Hank seemed impressed, though it may have just been the scenery. But then Natasha committed the rookie mistake of trying to say something sincere and complicated at a party. Her little speech had to do with the tension between Christianity’s belligerent, supremist dogmas and its original universal compassion, and Everett found himself reluctantly liking her general drift. But when she tried to illustrate her point by reaching into her favorite cookie jar—Russian lit—and declaring Tolstoy’s late Christian novels inferior to his earlier, nonsectarian work, the buzzer went off on Hank’s attention span. “I understand what you’re driving at,” he said. “But it’s just book talk, Natasha. Student and professor talk. A campus is a flat little world, sweetie babe. And when you sail out over the edge, you really do fall off. By which I mean it’s weirder and uglier than you think out there. By which I mean I speak from experience. By which I mean screw Tolstoy. You wanna find out what Christians really believe these days, just flip on your TV Sunday morning. I hate to disappoint you, Natasha, but there’s no tension left between dogma and compassion out there at all. It’s pure-D belligerence all the way!”
“Now wait!” Natasha interrupted. “I’ve got Catholic Worker friends who bend over backwards to cooperate with—”
“Catholic Workers!”
Hank howled. “Listen, honey bunny. Catholics, outside our flat little campus, are just a pack of archaic weirdos. Their Latin, their Eucharist, their wine and bread and Pope may have wowed the Middle Ages, but that’s all a lotta Satanic hooey to the TV believer of today. The blood and body have had it, toots. What the Christians want now ain’t wine and bread or even Tolstoy’s worst novels. What the Christians want now is—”

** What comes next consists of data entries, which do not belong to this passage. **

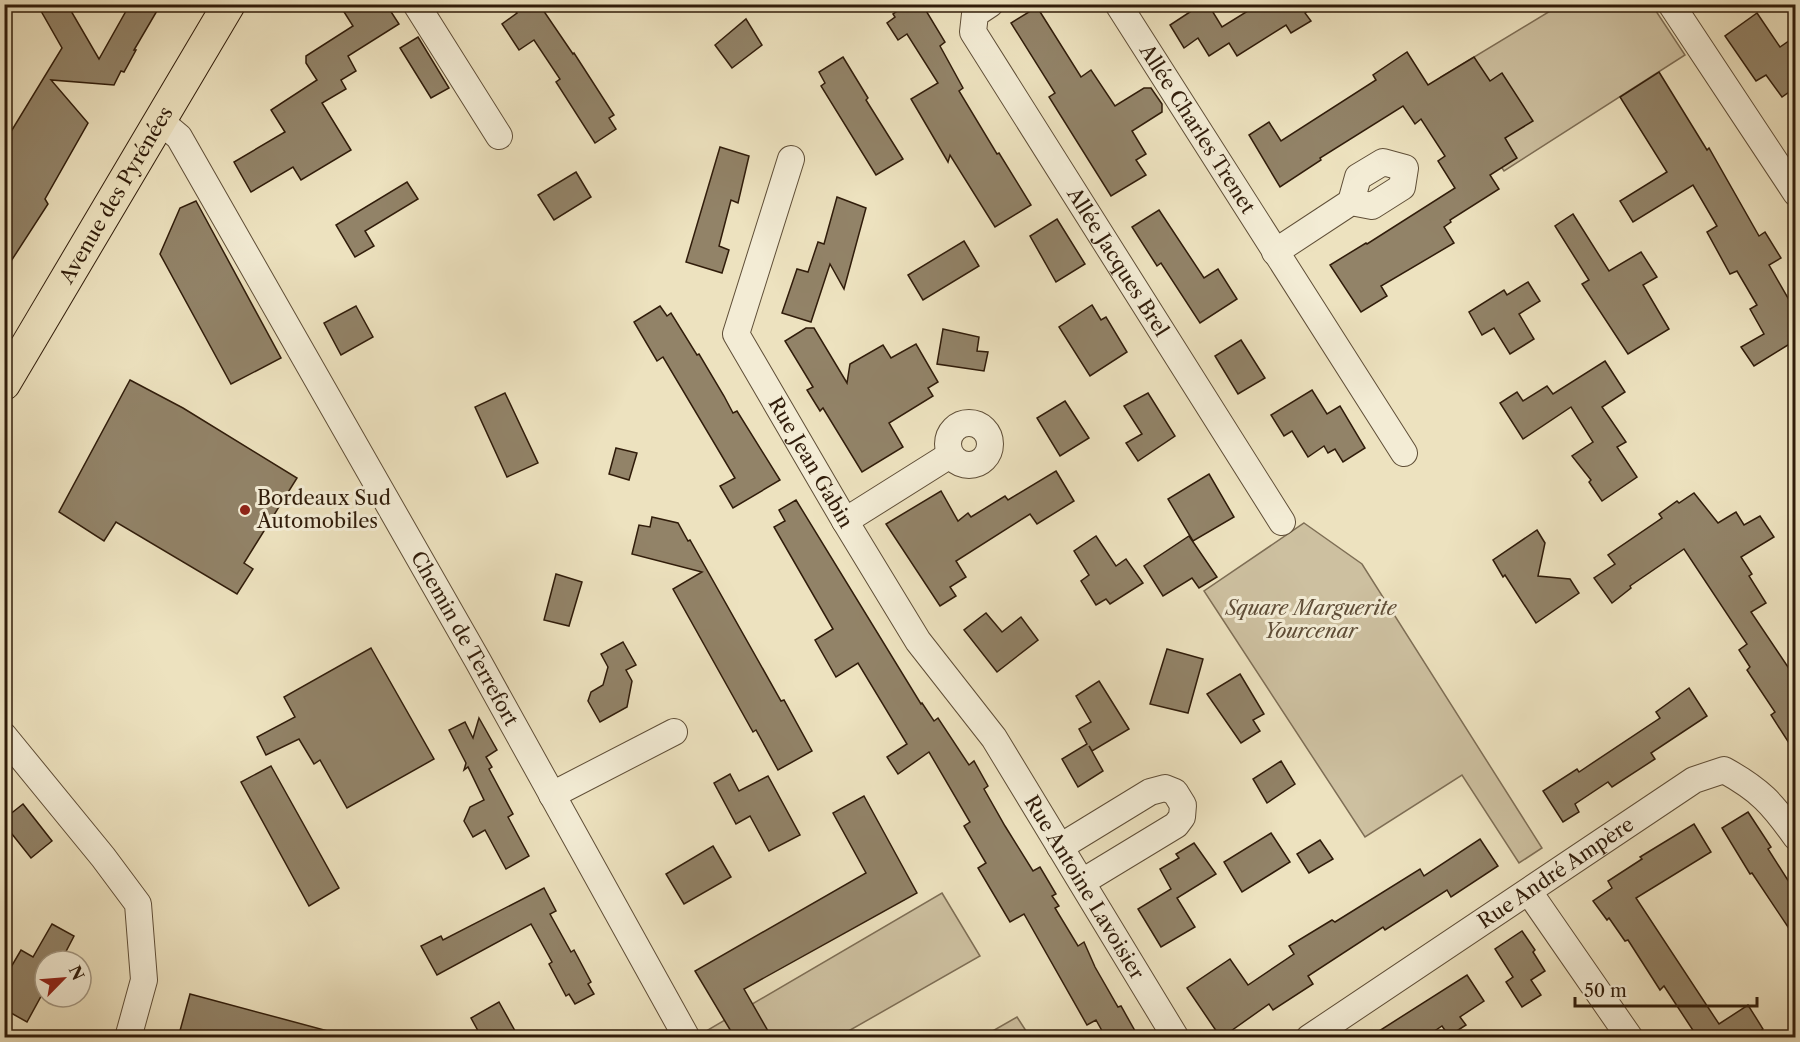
<svg xmlns="http://www.w3.org/2000/svg" width="1800" height="1042" font-family="'Libre Caslon Text',serif">
	<style>
		.green { fill: #cdc0a0; stroke: #7e6e55; stroke-width: 1.5 }
		.building { fill: #928368; stroke: #301c0a; stroke-width: 1.5 }
		.lines { fill: none; stroke-linecap: round; stroke-linejoin: round }
		.minor-casing { stroke: #5f4e37; stroke-width: 28 }
		.major-casing { stroke: #301c0a; stroke-width: 34 }
		.minor { stroke: #f3ecd5; stroke-width: 26 }
		.major { stroke: #ede2bf; stroke-width: 32 }
		.poi-dot { fill: #8f2418; stroke: #f3ecd5; stroke-width: 2 }
		.labels { text-anchor: middle; dominant-baseline: central; stroke-width: 6; stroke-linejoin: round; paint-order: stroke }
		.street-label { font-size: 20px; fill: #301c0a; stroke: #f3ecd5 }
		.poi-label { font-size: 20px; fill: #301c0a; stroke: #f3ecd5; text-anchor: start }
		.park-label { font-size: 20px; font-style: italic; fill: #5f4d37; stroke: #f3ecd5 }
	</style>
	<rect width="100%" height="100%" fill="#ede2bf"/>
	<filter id="stains"><feTurbulence type="fractalNoise" baseFrequency=".00333" numOctaves="4"/><feColorMatrix values="0 0 0 0 .2 0 0 0 0 .09 0 0 0 0 .02 0 0 0 .5 -.17"/></filter>
	<radialGradient id="worn" r=".72"><stop offset=".6" stop-color="#630" stop-opacity="0"/><stop offset="1" stop-color="#630" stop-opacity=".3"/></radialGradient>
	<!-- green -->
	<g class="green">
		<path d="M 1560,5 L 1652,5 L 1685,55 L 1504,171 L 1441,77 Z"/>
		<path d="M 1304,523 L 1362,564 L 1542,848 L 1519,863 L 1462,775 L 1365,837 L 1204,591 Z"/>
		<path d="M 942,893 L 980,956 L 838,1037 L 703,1038 L 701,1034 Z"/>
		<path d="M 1017,1017 L 1030,1037 L 982,1037 Z"/>
	</g>
	<!-- building -->
	<g class="building">
		<path d="M 37,4 L 67,4 L 99,59 L 130,4 L 161,4 L 134,50 L 136,50 L 124,72 L 121,71 L 114,85 L 51,80 L 88,123 L 45,199 L 48,204 L 4,272 L 4,143 L 62,48 Z"/>
		<path d="M 339,4 L 386,4 L 399,24 L 348,56 L 356,71 L 341,80 L 346,89 L 322,103 L 351,150 L 301,180 L 293,167 L 251,192 L 234,162 L 285,132 L 271,110 L 317,80 L 306,63 L 306,56 L 353,26 Z"/>
		<path d="M 511,4 L 539,4 L 573,54 L 574,53 L 614,115 L 609,118 L 616,129 L 595,143 L 556,82 L 560,79 L 534,40 L 519,50 L 502,24 L 517,13 Z"/>
		<path d="M 908,4 L 922,4 L 945,42 L 940,46 L 963,88 L 959,91 L 997,154 L 999,153 L 1031,205 L 995,227 L 950,155 L 948,162 L 911,99 L 938,83 L 907,34 L 898,40 L 887,23 L 895,17 L 893,14 Z"/>
		<path d="M 1202,4 L 1208,4 L 1222,27 L 1259,4 L 1318,4 L 1305,13 L 1311,21 L 1291,33 L 1286,25 L 1237,56 L 1229,43 L 1209,56 L 1198,38 L 1184,48 L 1170,25 Z"/>
		<path d="M 1037,7 L 1081,77 L 1091,70 L 1115,106 L 1144,88 L 1151,88 L 1162,104 L 1162,112 L 1132,131 L 1146,154 L 1136,160 L 1146,175 L 1111,196 L 1049,97 L 1055,93 L 1011,23 Z"/>
		<path d="M 1757,13 L 1780,47 L 1796,36 L 1796,87 L 1782,97 L 1766,75 L 1756,81 L 1725,36 Z"/>
		<path d="M 746,19 L 762,45 L 732,68 L 715,45 Z"/>
		<path d="M 418,37 L 449,88 L 431,98 L 400,48 Z"/>
		<path d="M 1407,52 L 1428,85 L 1474,57 L 1490,81 L 1502,73 L 1533,121 L 1505,138 L 1517,158 L 1490,175 L 1499,189 L 1450,220 L 1451,222 L 1444,227 L 1454,243 L 1381,286 L 1387,296 L 1361,312 L 1330,265 L 1366,243 L 1367,244 L 1455,188 L 1438,161 L 1445,156 L 1421,119 L 1415,124 L 1403,106 L 1320,158 L 1321,160 L 1280,187 L 1249,135 L 1269,122 L 1281,141 L 1376,80 L 1373,75 Z"/>
		<path d="M 843,57 L 868,98 L 866,100 L 903,159 L 876,175 L 821,86 L 825,83 L 819,72 Z"/>
		<path d="M 1659,72 L 1707,150 L 1709,148 L 1759,236 L 1765,232 L 1781,258 L 1769,265 L 1796,312 L 1796,340 L 1754,366 L 1741,347 L 1764,334 L 1750,309 L 1757,305 L 1737,271 L 1730,274 L 1707,232 L 1717,226 L 1693,185 L 1633,222 L 1620,201 L 1667,172 L 1620,97 Z"/>
		<path d="M 720,147 L 749,156 L 738,203 L 731,200 L 719,246 L 729,250 L 722,273 L 686,262 Z"/>
		<path d="M 576,172 L 591,197 L 554,220 L 538,195 Z"/>
		<path d="M 407,182 L 418,199 L 365,231 L 374,246 L 355,257 L 336,225 Z"/>
		<path d="M 837,197 L 866,208 L 844,289 L 830,264 L 811,322 L 782,313 L 797,269 L 808,272 L 818,242 L 824,244 Z"/>
		<path d="M 196,201 L 281,358 L 231,384 L 160,254 L 180,208 Z"/>
		<path d="M 1159,210 L 1204,278 L 1218,269 L 1237,299 L 1200,323 L 1161,263 L 1157,266 L 1132,227 Z"/>
		<path d="M 1573,214 L 1609,271 L 1641,252 L 1657,277 L 1643,285 L 1669,329 L 1628,354 L 1582,284 L 1589,280 L 1555,226 Z"/>
		<path d="M 1057,219 L 1085,264 L 1056,282 L 1030,236 Z"/>
		<path d="M 964,241 L 979,266 L 923,300 L 908,275 Z"/>
		<path d="M 1528,282 L 1540,301 L 1519,314 L 1534,339 L 1510,354 L 1494,328 L 1482,335 L 1469,312 L 1504,290 L 1507,295 Z"/>
		<path d="M 1092,305 L 1101,320 L 1106,317 L 1127,352 L 1090,376 L 1059,327 Z"/>
		<path d="M 356,306 L 373,337 L 341,355 L 324,323 Z"/>
		<path d="M 660,306 L 667,316 L 671,313 L 697,355 L 699,354 L 724,396 L 733,413 L 737,411 L 780,480 L 733,508 L 720,486 L 735,478 L 663,357 L 657,361 L 634,322 Z"/>
		<path d="M 806,328 L 814,328 L 847,383 L 850,364 L 883,345 L 891,358 L 916,344 L 938,382 L 928,388 L 933,396 L 889,423 L 903,447 L 862,472 L 823,408 L 820,411 L 807,390 L 813,387 L 785,341 Z"/>
		<path d="M 943,329 L 979,337 L 977,351 L 988,352 L 984,371 L 937,364 Z"/>
		<path d="M 1241,340 L 1265,378 L 1238,394 L 1215,356 Z"/>
		<path d="M 1605,361 L 1625,392 L 1602,407 L 1626,442 L 1617,447 L 1637,477 L 1602,501 L 1589,482 L 1591,480 L 1572,456 L 1593,442 L 1571,407 L 1523,439 L 1500,403 L 1517,392 L 1523,401 L 1547,386 L 1553,394 Z"/>
		<path d="M 130,380 L 183,408 L 297,478 L 244,563 L 253,569 L 237,594 L 116,522 L 104,541 L 59,512 Z"/>
		<path d="M 1312,390 L 1327,414 L 1340,406 L 1365,448 L 1343,462 L 1335,449 L 1328,453 L 1324,446 L 1308,457 L 1292,431 L 1284,436 L 1271,415 Z"/>
		<path d="M 505,393 L 538,463 L 507,477 L 475,407 Z"/>
		<path d="M 1148,393 L 1175,436 L 1138,461 L 1126,443 L 1142,434 L 1124,406 Z"/>
		<path d="M 1065,401 L 1089,438 L 1060,456 L 1037,418 Z"/>
		<path d="M 616,448 L 637,453 L 629,480 L 609,474 Z"/>
		<path d="M 1056,471 L 1074,501 L 1037,524 L 1030,514 L 956,561 L 966,577 L 950,587 L 956,596 L 940,606 L 886,524 L 941,491 L 958,521 L 968,513 L 971,517 L 1005,496 L 1008,500 Z"/>
		<path d="M 1209,474 L 1234,517 L 1193,541 L 1168,499 Z"/>
		<path d="M 1694,493 L 1718,523 L 1736,512 L 1744,525 L 1760,516 L 1774,537 L 1741,557 L 1752,574 L 1749,576 L 1766,603 L 1751,612 L 1796,679 L 1796,754 L 1771,715 L 1775,712 L 1747,670 L 1750,667 L 1739,650 L 1747,644 L 1684,549 L 1630,586 L 1631,588 L 1612,603 L 1594,578 L 1615,564 L 1608,555 L 1662,518 L 1659,514 L 1677,501 L 1679,503 Z"/>
		<path d="M 796,500 L 921,704 L 922,703 L 934,721 L 938,718 L 969,765 L 974,761 L 988,786 L 984,789 L 1005,826 L 1033,871 L 1040,867 L 1056,894 L 1052,896 L 1059,906 L 1055,908 L 1078,946 L 1084,942 L 1095,967 L 1118,1007 L 1121,1006 L 1139,1038 L 1106,1038 L 1096,1020 L 1087,1025 L 1024,914 L 1010,922 L 978,868 L 986,863 L 964,826 L 970,822 L 929,752 L 898,774 L 887,757 L 907,744 L 858,663 L 836,677 L 815,640 L 833,629 L 774,527 L 785,521 L 779,510 Z"/>
		<path d="M 652,517 L 678,523 L 688,541 L 690,540 L 781,701 L 784,700 L 812,751 L 778,770 L 756,730 L 753,732 L 673,589 L 702,572 L 632,554 L 639,525 L 650,527 Z"/>
		<path d="M 1537,530 L 1545,543 L 1538,576 L 1570,579 L 1579,593 L 1536,623 L 1505,575 L 1503,577 L 1493,560 Z"/>
		<path d="M 1096,536 L 1116,566 L 1126,559 L 1143,583 L 1110,604 L 1106,599 L 1096,605 L 1081,581 L 1089,575 L 1074,551 Z"/>
		<path d="M 1189,536 L 1217,577 L 1199,588 L 1192,578 L 1163,596 L 1144,566 Z"/>
		<path d="M 556,574 L 582,582 L 569,626 L 544,620 Z"/>
		<path d="M 986,613 L 1002,632 L 1021,617 L 1038,640 L 997,672 L 964,630 Z"/>
		<path d="M 623,642 L 636,665 L 626,670 L 632,681 L 627,707 L 600,722 L 588,701 L 591,692 L 603,685 L 608,667 L 601,654 Z"/>
		<path d="M 371,648 L 434,759 L 347,808 L 320,760 L 314,764 L 299,739 L 266,755 L 257,737 L 295,717 L 284,697 Z"/>
		<path d="M 1167,649 L 1203,659 L 1188,713 L 1150,704 Z"/>
		<path d="M 1240,674 L 1264,714 L 1253,720 L 1260,731 L 1241,743 L 1207,694 Z"/>
		<path d="M 1099,681 L 1129,729 L 1092,751 L 1089,746 L 1103,771 L 1078,787 L 1062,759 L 1087,744 L 1079,729 L 1091,722 L 1076,696 Z"/>
		<path d="M 1689,688 L 1707,716 L 1651,753 L 1655,759 L 1612,787 L 1608,782 L 1575,804 L 1579,812 L 1563,822 L 1543,791 L 1577,769 L 1579,772 L 1660,718 L 1656,712 Z"/>
		<path d="M 479,718 L 497,750 L 486,757 L 492,767 L 489,769 L 513,814 L 508,817 L 529,856 L 506,869 L 485,830 L 473,837 L 464,821 L 470,807 L 484,800 L 468,767 L 464,770 L 466,763 L 449,730 L 465,722 L 473,738 Z"/>
		<path d="M 1281,761 L 1295,784 L 1267,803 L 1253,779 Z"/>
		<path d="M 271,766 L 339,888 L 309,906 L 241,782 Z"/>
		<path d="M 730,774 L 739,791 L 768,776 L 800,835 L 769,851 L 750,816 L 736,824 L 714,783 Z"/>
		<path d="M 864,796 L 917,893 L 744,989 L 772,1038 L 735,1038 L 695,971 L 866,873 L 833,813 Z"/>
		<path d="M 23,804 L 52,841 L 31,858 L 4,824 L 4,819 Z"/>
		<path d="M 1748,812 L 1771,847 L 1768,849 L 1796,893 L 1796,939 L 1752,873 L 1750,874 L 1722,828 Z"/>
		<path d="M 1694,824 L 1711,852 L 1636,898 L 1719,1024 L 1748,1005 L 1763,1029 L 1751,1038 L 1698,1038 L 1664,986 L 1660,990 L 1628,940 L 1625,941 L 1609,918 L 1607,920 L 1593,901 L 1612,888 L 1608,881 L 1642,859 L 1640,857 Z"/>
		<path d="M 1271,833 L 1290,862 L 1242,892 L 1224,862 Z"/>
		<path d="M 1480,839 L 1498,866 L 1451,897 L 1447,890 L 1385,930 L 1383,927 L 1308,976 L 1313,984 L 1273,1010 L 1269,1004 L 1221,1038 L 1187,988 L 1230,959 L 1248,985 L 1294,954 L 1289,946 L 1332,920 L 1335,922 L 1420,869 L 1424,876 Z"/>
		<path d="M 1320,840 L 1333,859 L 1309,873 L 1297,854 Z"/>
		<path d="M 1194,843 L 1216,874 L 1177,898 L 1195,927 L 1161,947 L 1138,909 L 1171,889 L 1160,869 L 1179,858 L 1176,854 Z"/>
		<path d="M 713,846 L 731,877 L 684,904 L 666,874 Z"/>
		<path d="M 544,888 L 556,911 L 550,914 L 571,952 L 574,950 L 591,982 L 588,984 L 594,994 L 575,1004 L 569,994 L 566,996 L 549,964 L 552,962 L 531,924 L 437,975 L 421,946 L 441,936 L 443,940 Z"/>
		<path d="M 52,924 L 74,936 L 61,961 L 41,961 L 45,963 L 45,989 L 27,1022 L 4,1009 L 4,979 L 21,950 L 33,957 Z"/>
		<path d="M 1522,931 L 1535,950 L 1533,952 L 1545,971 L 1531,980 L 1541,995 L 1522,1007 L 1506,982 L 1513,977 L 1495,949 Z"/>
		<path d="M 1467,975 L 1484,1001 L 1460,1017 L 1466,1025 L 1449,1036 L 1442,1026 L 1424,1038 L 1368,1038 Z"/>
		<path d="M 190,994 L 328,1031 L 327,1038 L 178,1038 Z"/>
		<path d="M 499,1002 L 519,1038 L 482,1038 L 471,1018 Z"/>
	</g>
	<g class="lines">
		<!-- minor casing -->
		<g class="minor-casing">
			<g id="minor">
				<path d="M 416,4 L 499,136"/>
				<path id="s1" d="M 990,4 L 975,14 L 973,32 L 1282,522"/>
				<path id="s2" d="M 1118,4 L 1404,453"/>
				<path d="M 1671,4 L 1796,193"/>
				<path id="s3" d="M 160,121 L 179,137 L 478,661 L 687,1038"/>
				<path id="s4" d="M 791,159 L 736,334 L 845,521 L 918,641 L 994,738 L 1176,1038"/>
				<path d="M 1275,252 L 1351,202 L 1372,206 L 1402,187 L 1405,168 L 1383,162 L 1358,177 L 1351,202"/>
				<circle cx="969" cy="444" r="21"/>
				<path d="M 845,521 L 950,455"/>
				<path d="M 4,736 L 103,857 L 138,904 L 144,980 L 128,1038"/>
				<path d="M 552,795 L 674,732"/>
				<path d="M 1060,847 L 1150,792 L 1165,788 L 1175,792 L 1183,805 L 1182,817 L 1176,825 L 1082,882"/>
				<path d="M 1529,892 L 1630,1038"/>
				<path id="s5" d="M 1309,1038 L 1694,780 L 1724,770 C 1760,790 1772,803 1796,837"/>
			</g>
		</g>
		<!-- major casing -->
		<g class="major-casing">
			<g id="major">
				<path id="s6" d="M 4,384 L 229,4"/>
			</g>
		</g>
		<!-- minor -->
		<use href="#minor" class="minor"/>
		<!-- major -->
		<use href="#major" class="major"/>
	</g>
	<!-- markers -->
	<circle class="poi-dot" cx="245" cy="510" r="6"/>
	<g class="labels">
		<!-- street labels -->
		<g class="street-label">
			<text stroke="none"><textPath href="#s2" startOffset="148">Allée Charles Trenet</textPath></text>
			<text stroke="none"><textPath href="#s6" startOffset="220">Avenue des Pyrénées</textPath></text>
			<text stroke="none"><textPath href="#s1" startOffset="308">Allée Jacques Brel</textPath></text>
			<text stroke="none"><textPath href="#s4" startOffset="332">Rue Jean Gabin</textPath></text>
			<text stroke="none"><textPath href="#s3" startOffset="602">Chemin de Terrefort</textPath></text>
			<text stroke="none"><textPath href="#s5" startOffset="297">Rue André Ampère</textPath></text>
			<text stroke="none"><textPath href="#s4" startOffset="838">Rue Antoine Lavoisier</textPath></text>
		</g>
		<!-- poi labels -->
		<g class="poi-label">
			<text x="257" y="498">Bordeaux Sud<tspan x="257" dy="23">Automobiles</tspan></text>
		</g>
		<!-- park labels -->
		<g class="park-label">
			<text x="1311" y="608">Square Marguerite<tspan x="1311" dy="23">Yourcenar</tspan></text>
		</g>
	</g>
	<!-- margin -->
	<rect width="1800" height="1042" fill="none" stroke="#ede2bf" stroke-width="24"/>
	<rect x="6" y="6" width="1788" height="1030" fill="none" stroke="#301c0a" stroke-width="3"/>
	<rect x="12" y="12" width="1776" height="1018" fill="none" stroke="#301c0a" stroke-width="1.5"/>
	<!-- north arrow -->
	<g transform="translate(63 979) rotate(65)"><circle r="28" fill="#f3ecd5" stroke="#a59984" stroke-width="1.5"/>
	<path d="M0-4.5L10 22L0 15L-10 22Z" fill="#8f2418"/>
	<text y="-9" font-size="16" font-weight="bold" text-anchor="middle" fill="#301c0a">N</text>
	</g>
	<!-- scale -->
	<path d="M1575 997v9h182v-9" fill="none" stroke="#301c0a" stroke-width="3"/>
	<text x="1584" y="997" font-size="18" fill="#301c0a" stroke="#f3ecd5" stroke-width="4.5" paint-order="stroke">50 m</text>
	<rect width="100%" height="100%" filter="url(#stains)"/>
	<rect width="100%" height="100%" fill="url(#worn)"/>
</svg>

“Sugar!” Everett interrupted.
“Huh?” went Hank.
“C&Hianity!” Everett said.
“He’s drunk,” said Natasha.
“You wish,” retorted Everett. “But think about it. The Crusaders, the Conquistadors, the British Navy, the U.S. Cavalry and every other form of Christian Soldier has had it. They
already
stole all the gold from all the brown people. And like Hank was saying, Neo-Christians don’t want gold anyway. After a brutal day at the factory, office or bulldozer and a deadly
drive home through the rat-hour rush, the evening cocktail has become to Industrial Man what vespers was to the Medieval Christian. But those who total-tee for Jesus fight the same traffic, get the same deep-fried nerves, have the same basic need. And for them that cocktail is taboo. For them the sugar rush is the only legal buzz remaining. And that’s where the pure cane white folks at C&H come in.”
“Told you he was drunk,” Natasha said to Hank.
“You wish,” Everett shot back. “But the Fundamentalists’ terror of cocktails, and their resultant mass addiction to sugar, has enabled C&Hianity to quietly replace Christianity as the principal religion of the industrialized world.”
“Right,” Natasha sighed.
But Everett scrupulously avoided her eyes, and by now a little crowd had gathered, and Everett loved nothing—not even the sight of Natasha’s blue jeans—more than he loved to play a crowd. “There’s more than one kind of gold to squeeze out of a tribe of brown folks, and more than one way to squeeze it. C&Hianity’s way is to buy up vast tracts of tropical rain forest, pay the native people to clear-cut, burn, bulldoze and plow their own homeland, and quickly plant that land in sugarcane so that when the natives come to their senses they’ll have nothing native left to return to. They then keep a very close eye on the natives’ teeth—because C&H scientists have discovered that it takes
exactly
as long for a native people to forget their traditions and become brownish but otherwise reliable White Folks as it does for their lovely white teeth to turn brown.”